- Lee Eastman (left) and his wife Monique in 1987
- Born: Leopold Vail Epstein January 12, 1910 New York City, U.S.
- Died: July 30, 1991 (aged 81) New York City, U.S.
- Occupation: Show business lawyer
- Spouses: Louise Lindner (div. 1962) Monique de T. Schless
- Children: 4, including Linda
- Relatives: Rose Frisch (sister) Paul McCartney (son-in-law) Heather McCartney (granddaughter) Mary McCartney (granddaughter) Stella McCartney (granddaughter) James McCartney (grandson)

= Lee Eastman =

American attorney and art collector, father of Linda McCartney (1910–91)

Lee Eastman (born Leopold Vail Epstein; January 12, 1910 – July 30, 1991) was an American show business lawyer and art collector from New York City.

One of his four children was Linda McCartney, the first wife of former Beatle Paul McCartney. Eastman became McCartney's business manager shortly before the breakup of The Beatles, while his son John Eastman represented McCartney during his 1970 lawsuit to dissolve the group legally. He is the maternal grandfather of potter Heather McCartney, photographer Mary McCartney, fashion designer Stella McCartney, and musician/sculptor James McCartney. Eastman was also the friend and longtime lawyer for and collector of the works of the abstract expressionist painter Willem de Kooning. His sister Rose Frisch became a noted scientist who worked on issues of women's fertility and population studies. His family was Jewish.
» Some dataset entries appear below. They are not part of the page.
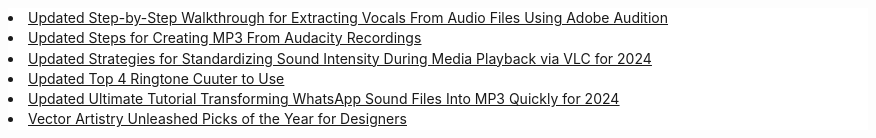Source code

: <li><a href="https://sound-optimizing.techidaily.com/updated-step-by-step-walkthrough-for-extracting-vocals-from-audio-files-using-adobe-audition/"><u>Updated Step-by-Step Walkthrough for Extracting Vocals From Audio Files Using Adobe Audition</u></a></li>
<li><a href="https://sound-optimizing.techidaily.com/updated-steps-for-creating-mp3-from-audacity-recordings/"><u>Updated Steps for Creating MP3 From Audacity Recordings</u></a></li>
<li><a href="https://sound-optimizing.techidaily.com/updated-strategies-for-standardizing-sound-intensity-during-media-playback-via-vlc-for-2024/"><u>Updated Strategies for Standardizing Sound Intensity During Media Playback via VLC for 2024</u></a></li>
<li><a href="https://sound-optimizing.techidaily.com/updated-top-4-ringtone-cuuter-to-use/"><u>Updated Top 4 Ringtone Cuuter to Use</u></a></li>
<li><a href="https://sound-optimizing.techidaily.com/updated-ultimate-tutorial-transforming-whatsapp-sound-files-into-mp3-quickly-for-2024/"><u>Updated Ultimate Tutorial Transforming WhatsApp Sound Files Into MP3 Quickly for 2024</u></a></li>
<li><a href="https://extra-lessons.techidaily.com/vector-artistry-unleashed-picks-of-the-year-for-designers/"><u>Vector Artistry Unleashed  Picks of the Year for Designers</u></a></li>
</ul></div>
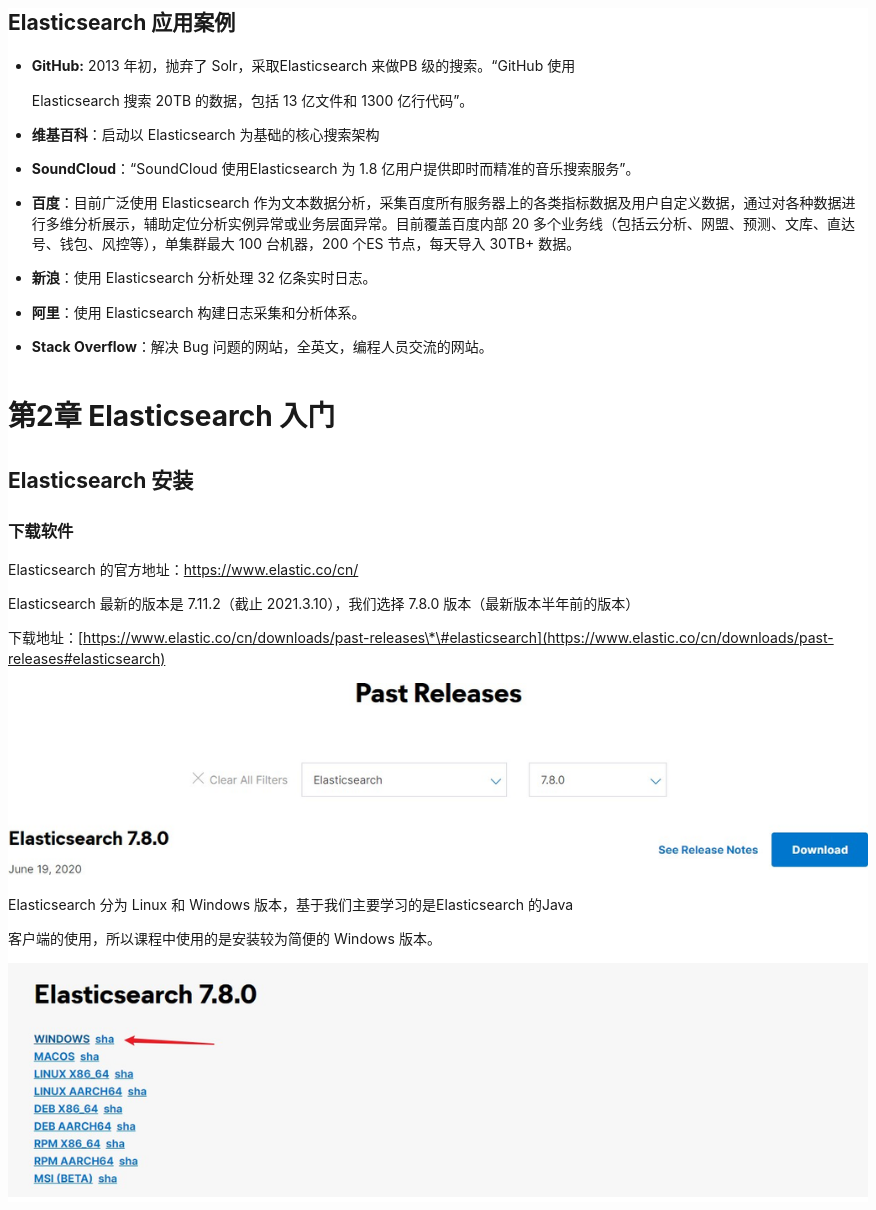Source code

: ## Elasticsearch 应用案例

-   **GitHub:** 2013 年初，抛弃了 Solr，采取Elasticsearch 来做PB 级的搜索。“GitHub 使用

    Elasticsearch 搜索 20TB 的数据，包括 13 亿文件和 1300 亿行代码”。

-   **维基百科**：启动以 Elasticsearch 为基础的核心搜索架构
-   **SoundCloud**：“SoundCloud 使用Elasticsearch 为 1.8 亿用户提供即时而精准的音乐搜索服务”。
-   **百度**：目前广泛使用 Elasticsearch 作为文本数据分析，采集百度所有服务器上的各类指标数据及用户自定义数据，通过对各种数据进行多维分析展示，辅助定位分析实例异常或业务层面异常。目前覆盖百度内部 20 多个业务线（包括云分析、网盟、预测、文库、直达号、钱包、风控等），单集群最大 100 台机器，200 个ES 节点，每天导入 30TB+ 数据。
-   **新浪**：使用 Elasticsearch 分析处理 32 亿条实时日志。
-   **阿里**：使用 Elasticsearch 构建日志采集和分析体系。
-   **Stack Overflow**：解决 Bug 问题的网站，全英文，编程人员交流的网站。

# 第2章 Elasticsearch 入门

## Elasticsearch 安装

### 下载软件

Elasticsearch 的官方地址：<https://www.elastic.co/cn/>

Elasticsearch 最新的版本是 7.11.2（截止 2021.3.10），我们选择 7.8.0 版本（最新版本半年前的版本）

下载地址：[https://www.elastic.co/cn/downloads/past-releases\*\#elasticsearch](https://www.elastic.co/cn/downloads/past-releases#elasticsearch)

![](media/a1860adf8a21e6296b6cd5f046fa1baa.jpeg)

Elasticsearch 分为 Linux 和 Windows 版本，基于我们主要学习的是Elasticsearch 的Java

客户端的使用，所以课程中使用的是安装较为简便的 Windows 版本。

![](media/65487fa54f14fb079bf1dfd819b91545.jpeg)
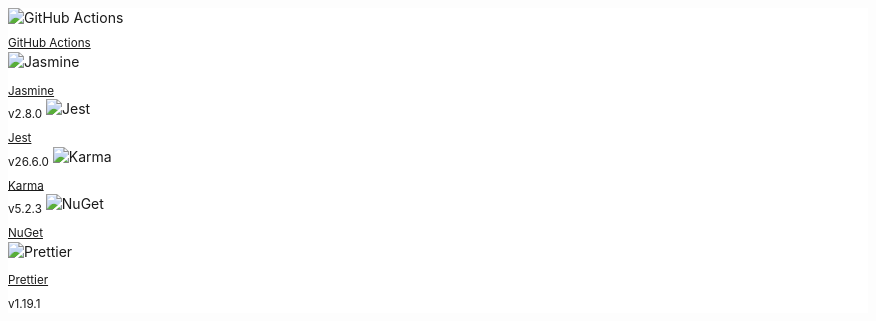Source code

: <td align='center'>
  <img width='36' height='36' src='https://img.stackshare.io/service/11563/actions.png' alt='GitHub Actions'>
  <br>
  <sub><a href="https://github.com/features/actions">GitHub Actions</a></sub>
  <br>
  <sub></sub>
</td>

<td align='center'>
  <img width='36' height='36' src='https://img.stackshare.io/service/831/7c0b595409af531b9cdeb07f8c513e8b.png' alt='Jasmine'>
  <br>
  <sub><a href="http://jasmine.github.io/">Jasmine</a></sub>
  <br>
  <sub>v2.8.0</sub>
</td>

</tr>
<tr>
  <td align='center'>
  <img width='36' height='36' src='https://img.stackshare.io/service/830/jest.png' alt='Jest'>
  <br>
  <sub><a href="http://facebook.github.io/jest/">Jest</a></sub>
  <br>
  <sub>v26.6.0</sub>
</td>

<td align='center'>
  <img width='36' height='36' src='https://img.stackshare.io/service/1420/TidYGd6a.png' alt='Karma'>
  <br>
  <sub><a href="http://karma-runner.github.io/">Karma</a></sub>
  <br>
  <sub>v5.2.3</sub>
</td>

<td align='center'>
  <img width='36' height='36' src='https://img.stackshare.io/service/2637/6I3oEOP4_400x400.jpg' alt='NuGet'>
  <br>
  <sub><a href="https://www.nuget.org/">NuGet</a></sub>
  <br>
  <sub></sub>
</td>

<td align='center'>
  <img width='36' height='36' src='https://img.stackshare.io/service/7035/default_66f265943abed56bcdbfca1c866a4261b1fbb063.jpg' alt='Prettier'>
  <br>
  <sub><a href="https://prettier.io/">Prettier</a></sub>
  <br>
  <sub>v1.19.1</sub>
</td>
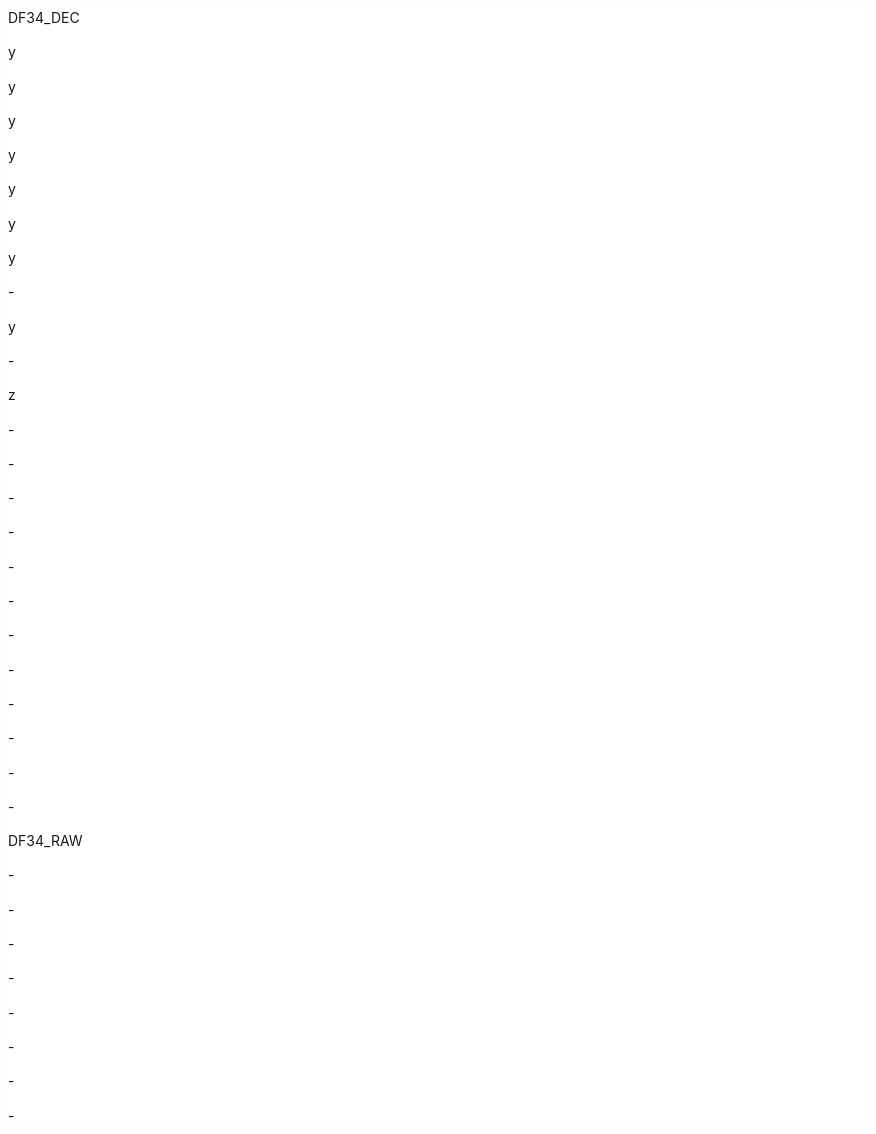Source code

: DF34\_DEC

y

y

y

y

y

y

y

\-

y

\-

z

\-

\-

\-

\-

\-

\-

\-

\-

\-

\-

\-

\-

DF34\_RAW

\-

\-

\-

\-

\-

\-

\-

\-
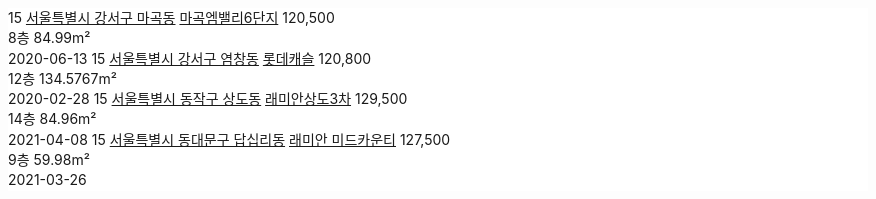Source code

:   <tr class="item">
    <td>15</td>
    <td><a href="/apt/서울특별시 강서구 마곡동">서울특별시 강서구 마곡동</a></td>
    <td style="font-weight: bold;"><a href="https://search.naver.com/search.naver?query=마곡동 마곡엠밸리6단지">마곡엠밸리6단지</a></td>
    <td>120,500<br>8층  84.99m²<br>2020-06-13</td>
  </tr>

  <tr class="item">
    <td>15</td>
    <td><a href="/apt/서울특별시 강서구 염창동">서울특별시 강서구 염창동</a></td>
    <td style="font-weight: bold;"><a href="https://search.naver.com/search.naver?query=염창동 롯데캐슬">롯데캐슬</a></td>
    <td>120,800<br>12층  134.5767m²<br>2020-02-28</td>
  </tr>

  <tr class="item">
    <td>15</td>
    <td><a href="/apt/서울특별시 동작구 상도동">서울특별시 동작구 상도동</a></td>
    <td style="font-weight: bold;"><a href="https://search.naver.com/search.naver?query=상도동 래미안상도3차">래미안상도3차</a></td>
    <td>129,500<br>14층  84.96m²<br>2021-04-08</td>
  </tr>

  <tr class="item">
    <td>15</td>
    <td><a href="/apt/서울특별시 동대문구 답십리동">서울특별시 동대문구 답십리동</a></td>
    <td style="font-weight: bold;"><a href="https://search.naver.com/search.naver?query=답십리동 래미안 미드카운티">래미안 미드카운티</a></td>
    <td>127,500<br>9층  59.98m²<br>2021-03-26</td>
  </tr>

</table>
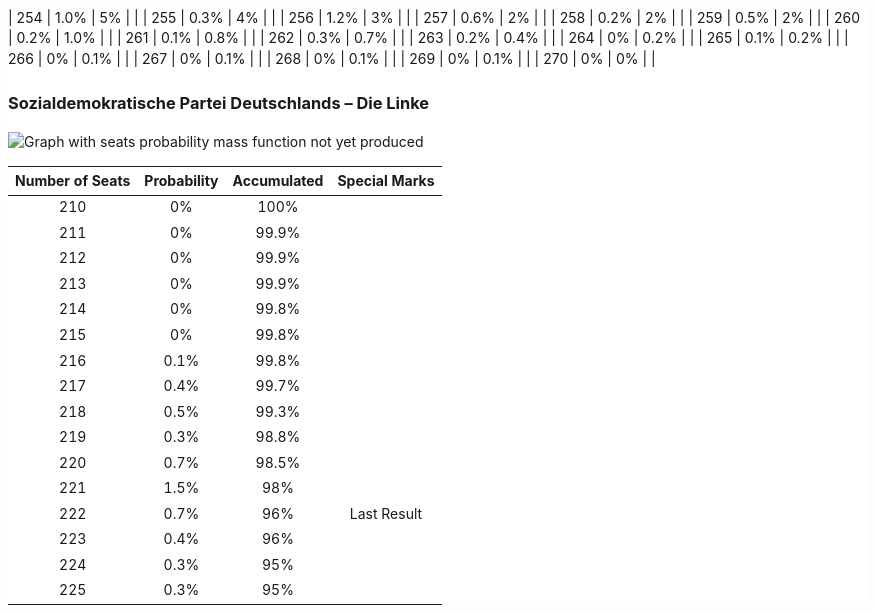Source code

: | 254 | 1.0% | 5% |  |
| 255 | 0.3% | 4% |  |
| 256 | 1.2% | 3% |  |
| 257 | 0.6% | 2% |  |
| 258 | 0.2% | 2% |  |
| 259 | 0.5% | 2% |  |
| 260 | 0.2% | 1.0% |  |
| 261 | 0.1% | 0.8% |  |
| 262 | 0.3% | 0.7% |  |
| 263 | 0.2% | 0.4% |  |
| 264 | 0% | 0.2% |  |
| 265 | 0.1% | 0.2% |  |
| 266 | 0% | 0.1% |  |
| 267 | 0% | 0.1% |  |
| 268 | 0% | 0.1% |  |
| 269 | 0% | 0.1% |  |
| 270 | 0% | 0% |  |

### Sozialdemokratische Partei Deutschlands – Die Linke

![Graph with seats probability mass function not yet produced](2017-10-04-Kantar-coalitions-seats-pmf-spd–linke.png "Seats Probability Mass Function")

| Number of Seats | Probability | Accumulated | Special Marks |
|:---------------:|:-----------:|:-----------:|:-------------:|
| 210 | 0% | 100% |  |
| 211 | 0% | 99.9% |  |
| 212 | 0% | 99.9% |  |
| 213 | 0% | 99.9% |  |
| 214 | 0% | 99.8% |  |
| 215 | 0% | 99.8% |  |
| 216 | 0.1% | 99.8% |  |
| 217 | 0.4% | 99.7% |  |
| 218 | 0.5% | 99.3% |  |
| 219 | 0.3% | 98.8% |  |
| 220 | 0.7% | 98.5% |  |
| 221 | 1.5% | 98% |  |
| 222 | 0.7% | 96% | Last Result |
| 223 | 0.4% | 96% |  |
| 224 | 0.3% | 95% |  |
| 225 | 0.3% | 95% |  |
== Involvement with Apple Corps ==
When the Beatles' company Apple Corps was in business trouble early in 1969, Eastman and Allen Klein were both considered to take the reins of the company, and of the band's careers. John Lennon favoured Klein. Lennon was impressed that Klein knew and understood Lennon's lyrics, and called Klein very intelligent. McCartney wanted Eastman, but was out-voted 3–1, as George Harrison and Ringo Starr sided with Lennon and Klein. For a short period, Klein managed Apple Corps and the personal careers of Lennon, Harrison, and Starr while Eastman was the corporate counsel and managed McCartney. The Klein/Eastman combination did not work, and after a contentious meeting, Eastman was out. Subsequent disagreements over decisions made by Klein and the other Beatles prompted McCartney — represented by Eastman — to sue them to dissolve the partnership, and he eventually succeeded.

Klein made some successful deals for the Beatles, and they made more money during their short tenure with Klein than they had during the years they were managed by Brian Epstein. Lennon, Harrison, and Starr eventually soured on Klein, and after a series of suits and countersuits, Klein left Apple Corps with a multimillion-dollar buyout.

== Manager of McCartney ==
Eastman and his son successfully managed McCartney's solo career, leaving McCartney the wealthiest of the former Beatles. In 1984, McCartney cited one example of advice he received from Eastman:

The music publishing I own is fabulous. Beautiful. I owe it all to Linda's dad Lee Eastman and her brother John. Linda's dad is a great business brain. He said originally, 'If you are going to invest, do it in something you know. If you invest in building computers or something, you can lose a fortune. Wouldn't you rather be in music? Stay in music.' I said, 'Yeah, I'd much rather do that.' So he asked me what kind of music I liked. And the first name I said was Buddy Holly. Lee got on to the man who owned Buddy Holly's stuff and bought that for me. So I was into publishing now."

McCartney's music publishing investments have paid off. In 1984, he estimated that half his income came from recording, and half from his music publishing business.

== Personal life ==
Eastman had four children with his first wife Louise Lindner, herself the daughter of a prominent Cleveland department store executive. Lindner died in a plane crash in 1962. He later remarried Monique de T. Schless. Eastman died of a stroke on July 30, 1991, in a New York City hospital; he was 81. His son John Eastman died on August 10, 2022, of pancreatic cancer, at the age of 83.